Integration looks different in every area: virtual, physical and digital, yet all seek to achieve a positive change for the health and care economy and the community it serves.
The drivers for health and care integration include a desire to reduce emergency bed days, improve the quality and efficiency of care, and reduce duplication between multiple organisations involved in the care of an individual.
There are several key areas to focus on when integrating health and care services and, in this article, we consider four of those areas we believe are most pertinent.
Population health management
Central to the question of integration is ‘integration of what services and for whom?’. Defining the target population for integrating services is crucial to ensure that:
- the right services are integrated
- the model of care is designed to meet individual needs
- evidence in the case for change and evaluation is robust.
Population grouping is fundamental in determining an integrated service model. The focus should be on understanding the holistic needs of that segment, along with the interventions and overarching model of care required to address their needs.
Segmentation also supports a focus on prevention, ensuring that the ‘healthy’ population cohort is supported to remain healthy, and that people with health and wellbeing issues can avoid deterioration, which would see them move to a more complex cohort.
The starting point is to define population segments clearly, mapping the past resource utilisation of this segment and predicting future resource use via risk stratification information where possible. This can then be benchmarked against other areas.
This will also underpin developing realistic population health budgets, increasing overall efficiency.
One of the biggest practical barriers to integration is multiple systems, an inability to see a shared care record and systems not ‘talking to each other’. This can also be a barrier to getting the right baseline and high-quality data to evaluate the impact of a new care model.

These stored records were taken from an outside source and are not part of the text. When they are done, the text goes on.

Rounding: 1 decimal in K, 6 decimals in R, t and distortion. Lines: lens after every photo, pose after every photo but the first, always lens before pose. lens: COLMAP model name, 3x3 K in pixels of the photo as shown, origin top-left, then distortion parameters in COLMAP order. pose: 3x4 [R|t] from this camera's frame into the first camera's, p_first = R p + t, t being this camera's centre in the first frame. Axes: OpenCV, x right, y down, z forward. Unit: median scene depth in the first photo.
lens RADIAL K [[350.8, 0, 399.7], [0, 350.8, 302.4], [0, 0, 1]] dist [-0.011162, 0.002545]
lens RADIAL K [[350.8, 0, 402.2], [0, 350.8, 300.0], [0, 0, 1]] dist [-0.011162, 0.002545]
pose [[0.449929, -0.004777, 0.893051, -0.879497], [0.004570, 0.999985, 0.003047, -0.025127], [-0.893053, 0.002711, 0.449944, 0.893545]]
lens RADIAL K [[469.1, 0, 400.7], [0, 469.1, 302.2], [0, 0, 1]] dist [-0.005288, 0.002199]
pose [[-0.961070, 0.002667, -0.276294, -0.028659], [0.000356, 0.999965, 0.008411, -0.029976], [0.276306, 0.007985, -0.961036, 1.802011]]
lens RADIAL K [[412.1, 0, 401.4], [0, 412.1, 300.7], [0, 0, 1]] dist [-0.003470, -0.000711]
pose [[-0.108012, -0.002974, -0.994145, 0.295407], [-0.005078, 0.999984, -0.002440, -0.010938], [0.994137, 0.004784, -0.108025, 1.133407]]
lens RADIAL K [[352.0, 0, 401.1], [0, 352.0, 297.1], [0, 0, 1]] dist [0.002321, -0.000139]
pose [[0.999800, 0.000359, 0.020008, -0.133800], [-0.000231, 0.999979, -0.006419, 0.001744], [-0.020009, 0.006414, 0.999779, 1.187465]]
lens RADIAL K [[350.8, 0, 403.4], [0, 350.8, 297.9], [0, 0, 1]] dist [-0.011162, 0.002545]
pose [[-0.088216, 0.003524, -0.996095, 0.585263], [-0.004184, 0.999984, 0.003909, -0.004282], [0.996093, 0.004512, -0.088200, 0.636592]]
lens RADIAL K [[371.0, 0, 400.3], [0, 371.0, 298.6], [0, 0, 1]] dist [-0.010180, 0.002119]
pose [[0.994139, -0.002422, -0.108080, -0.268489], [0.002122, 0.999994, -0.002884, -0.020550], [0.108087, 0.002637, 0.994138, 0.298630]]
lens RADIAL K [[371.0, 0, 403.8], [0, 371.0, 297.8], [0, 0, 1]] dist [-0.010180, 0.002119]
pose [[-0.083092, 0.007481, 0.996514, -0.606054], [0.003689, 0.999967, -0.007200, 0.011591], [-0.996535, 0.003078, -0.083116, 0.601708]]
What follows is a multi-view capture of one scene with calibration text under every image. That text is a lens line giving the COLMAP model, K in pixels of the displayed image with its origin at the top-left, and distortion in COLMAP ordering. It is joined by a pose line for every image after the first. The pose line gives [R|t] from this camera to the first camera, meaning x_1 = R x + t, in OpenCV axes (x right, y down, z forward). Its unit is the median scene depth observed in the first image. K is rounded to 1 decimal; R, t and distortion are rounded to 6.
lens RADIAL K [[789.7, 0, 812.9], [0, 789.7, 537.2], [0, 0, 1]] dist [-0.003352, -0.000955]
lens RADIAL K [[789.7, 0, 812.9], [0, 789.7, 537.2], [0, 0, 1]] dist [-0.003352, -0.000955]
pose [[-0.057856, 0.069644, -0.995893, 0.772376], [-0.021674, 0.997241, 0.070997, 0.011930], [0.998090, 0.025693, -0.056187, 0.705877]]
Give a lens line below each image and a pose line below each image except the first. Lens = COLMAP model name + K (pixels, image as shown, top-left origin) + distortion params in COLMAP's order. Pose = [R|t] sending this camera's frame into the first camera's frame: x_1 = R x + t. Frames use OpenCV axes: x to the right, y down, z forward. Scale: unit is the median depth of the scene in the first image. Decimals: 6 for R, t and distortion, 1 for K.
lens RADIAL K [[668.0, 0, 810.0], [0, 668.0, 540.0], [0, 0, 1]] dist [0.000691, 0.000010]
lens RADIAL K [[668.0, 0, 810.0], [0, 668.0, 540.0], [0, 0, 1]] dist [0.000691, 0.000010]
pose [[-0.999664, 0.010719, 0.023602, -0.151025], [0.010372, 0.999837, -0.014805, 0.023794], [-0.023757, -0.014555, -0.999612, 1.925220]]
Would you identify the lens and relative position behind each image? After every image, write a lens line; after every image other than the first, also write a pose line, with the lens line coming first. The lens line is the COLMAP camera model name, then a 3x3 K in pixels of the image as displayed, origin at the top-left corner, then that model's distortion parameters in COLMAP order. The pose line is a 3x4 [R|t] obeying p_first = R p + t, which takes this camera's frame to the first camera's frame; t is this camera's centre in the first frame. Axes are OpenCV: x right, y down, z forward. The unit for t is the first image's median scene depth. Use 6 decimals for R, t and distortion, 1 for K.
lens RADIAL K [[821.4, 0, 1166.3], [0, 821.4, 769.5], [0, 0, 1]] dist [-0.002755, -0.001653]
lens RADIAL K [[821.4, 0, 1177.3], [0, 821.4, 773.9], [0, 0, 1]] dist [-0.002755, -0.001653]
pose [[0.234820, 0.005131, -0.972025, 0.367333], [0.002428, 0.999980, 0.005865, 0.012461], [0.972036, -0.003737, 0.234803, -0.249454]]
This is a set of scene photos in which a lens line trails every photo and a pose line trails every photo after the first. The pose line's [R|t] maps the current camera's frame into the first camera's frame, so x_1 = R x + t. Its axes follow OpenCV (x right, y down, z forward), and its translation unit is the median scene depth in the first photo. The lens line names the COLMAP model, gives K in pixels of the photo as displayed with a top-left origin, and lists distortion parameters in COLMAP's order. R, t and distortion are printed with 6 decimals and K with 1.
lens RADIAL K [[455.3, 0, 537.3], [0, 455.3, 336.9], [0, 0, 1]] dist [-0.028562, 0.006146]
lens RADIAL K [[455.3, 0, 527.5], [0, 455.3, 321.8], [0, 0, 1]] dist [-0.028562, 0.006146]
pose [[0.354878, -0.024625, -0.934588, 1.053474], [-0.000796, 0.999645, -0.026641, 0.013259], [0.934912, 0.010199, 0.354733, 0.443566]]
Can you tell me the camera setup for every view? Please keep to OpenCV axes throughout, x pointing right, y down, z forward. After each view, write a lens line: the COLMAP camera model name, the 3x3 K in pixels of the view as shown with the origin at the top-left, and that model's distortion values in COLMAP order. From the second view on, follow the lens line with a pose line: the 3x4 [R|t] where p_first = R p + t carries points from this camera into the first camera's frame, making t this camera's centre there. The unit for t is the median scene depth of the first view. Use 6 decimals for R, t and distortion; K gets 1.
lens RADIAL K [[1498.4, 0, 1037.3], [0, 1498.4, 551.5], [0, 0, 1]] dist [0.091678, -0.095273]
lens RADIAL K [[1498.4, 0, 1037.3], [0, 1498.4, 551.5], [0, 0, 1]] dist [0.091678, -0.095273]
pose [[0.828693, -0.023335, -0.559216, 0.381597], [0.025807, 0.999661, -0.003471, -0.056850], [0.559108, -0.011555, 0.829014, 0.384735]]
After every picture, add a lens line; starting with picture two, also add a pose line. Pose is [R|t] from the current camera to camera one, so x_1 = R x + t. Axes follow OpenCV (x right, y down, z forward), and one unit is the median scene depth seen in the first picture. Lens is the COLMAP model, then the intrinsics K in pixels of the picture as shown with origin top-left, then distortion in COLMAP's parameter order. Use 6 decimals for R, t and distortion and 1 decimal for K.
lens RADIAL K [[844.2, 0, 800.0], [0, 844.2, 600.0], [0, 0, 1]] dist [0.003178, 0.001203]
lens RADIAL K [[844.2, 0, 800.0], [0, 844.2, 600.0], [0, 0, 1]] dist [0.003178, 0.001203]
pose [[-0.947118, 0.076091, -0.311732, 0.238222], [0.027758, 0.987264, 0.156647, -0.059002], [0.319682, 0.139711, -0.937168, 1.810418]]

When integrating health and social care services in the community, consider focusing on:
- a digital strategy to underpin the delivery of integrated services on the ground in the medium to long-term
- quick fixes to alleviate the pressure, duplication and hindrance for operational teams across organisations trying to work together differently
- clarity on the processes – work with professionals and service users to rationalise paperwork, create single assessments and support plans to make sure it meets the needs of those using the service and supporting organisation
- investing time in collecting baseline data, an evaluation plan and identifying analytical skills and capacity to do this.
Co-production and engagement
Another key challenge integrating care is the cultural change within teams, organisations and systems required to provide services more effectively. Co-production during design is crucial to this.
The best examples of integrated care we have seen and worked within, have been those which have genuinely co-produced with their staff teams, service users, carers and wider stakeholders. This can seem slow and challenging but yields the most sustainable results.
Often within systems buy-in and commitment is absolutely clear at the top of the system and at the frontline, clinicians and professionals are working together well to do the right thing for service users. However, often this stops in the middle. Middle managers can often be barriers to transformation. Most resistance comes from operational managers who have not been fully involved in the design and have been too heavily focused on meeting budgets and targets. By involving and empowering this group, they will become the enablers for change – able to quickly spot issues and drive real operational change from the frontline.
Enabling commercial mechanisms to support operationally integrated models
Our experience has shown us that the biggest impact is made when transformation is done with, and as closely to, service users and frontline staff as possible. However, this alone is unlikely to drive the level of transformation required. There are important aspects within the ‘form’ discussion which can underpin and drive the behaviours and transformation required on the ground. These include:
- alignment of financial incentives to ensure the whole system is incentivised to deliver the agreed outcomes
- commissioning and contracting across a range of providers to support the required outcomes
- effective and collective leadership focused on quality improvement.
Many of these core elements will require a change in the way services are commissioned, their associated contractual arrangements, and the way in which organisations work together. Whilst a change to organisational form is not a prerequisite to integrate services, the impact of integration is reliant solely on the ability of frontline staff and managers to make it work.
Implementation of the commercial changes do not need to be ‘big bang’ nor absorb capacity in the legalities of forming new organisations. Outcomes based commissioning and Alliance contracting are just two ways in which the ambition can be practically realised.